PENN STATE — Social scientists are releasing a 12,000-page report well before the Thanksgiving holiday that appears to verify a theory passed along informally among family members for generations: in-laws make no sense. Dr. Marge N. Oferror, who authored the study, said she could not determine any redeeming social purpose for what she calls “mock-relatives.”
The author cited annoying habits, freeloading and frequent drinking to excess as the basis for questioning the value of in-laws. She suggested new couples refuse to recognize in-laws and predicted lower divorce rates and longer life spans.
UW — Having studied the day-to-day interaction between normal men and women during four decades, researchers in Seattle have found that women are always right.
Using microscopic cameras and highly sensitive hidden microphones, the study recorded couples in their homes, at work, in restaurants and other public venues. The data was then analyzed and fact-checked using super computers.

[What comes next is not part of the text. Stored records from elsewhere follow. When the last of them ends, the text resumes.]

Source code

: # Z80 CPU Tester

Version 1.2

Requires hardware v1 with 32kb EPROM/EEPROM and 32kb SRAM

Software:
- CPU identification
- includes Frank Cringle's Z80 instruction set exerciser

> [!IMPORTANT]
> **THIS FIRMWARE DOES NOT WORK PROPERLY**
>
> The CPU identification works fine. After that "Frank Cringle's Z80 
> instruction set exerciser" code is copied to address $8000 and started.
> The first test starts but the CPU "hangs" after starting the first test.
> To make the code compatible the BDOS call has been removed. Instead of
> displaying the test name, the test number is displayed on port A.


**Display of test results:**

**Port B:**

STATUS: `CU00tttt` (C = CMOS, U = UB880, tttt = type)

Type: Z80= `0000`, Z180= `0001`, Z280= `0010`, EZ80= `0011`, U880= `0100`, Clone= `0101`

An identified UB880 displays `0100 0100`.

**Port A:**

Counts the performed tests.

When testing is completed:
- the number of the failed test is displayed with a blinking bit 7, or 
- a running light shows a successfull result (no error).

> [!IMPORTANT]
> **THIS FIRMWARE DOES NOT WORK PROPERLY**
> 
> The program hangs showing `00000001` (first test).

Based on 10 million individual and separate disputes between the genders, the study found that women were right in every case.
By logical deductions, the researchers concluded that men were always wrong.
PITTSBURGH — It appears that sports figures, in this city at least, have a clear vision for what it takes to win athletic contests. That’s the conclusion of a multi-million-dollar study linking interviews of players and coaches to game outcomes.
When a player says, “We have a chance to win this game, if we put up the numbers we’re capable of doing,” he or she is indicating a complex understanding of the mathematical relationship between scoring and winning.
In addition to players and coaches, game commentators often exhibit this astute awareness that, if one team plays its best and scores more points than the other team, then it’s probable they will win, unless there’s some unexpected intervention in the natural order by, for example, referees, as in the Super Bowl between the Steelers and the Seahawks.
But the study makes no mention of that particular game.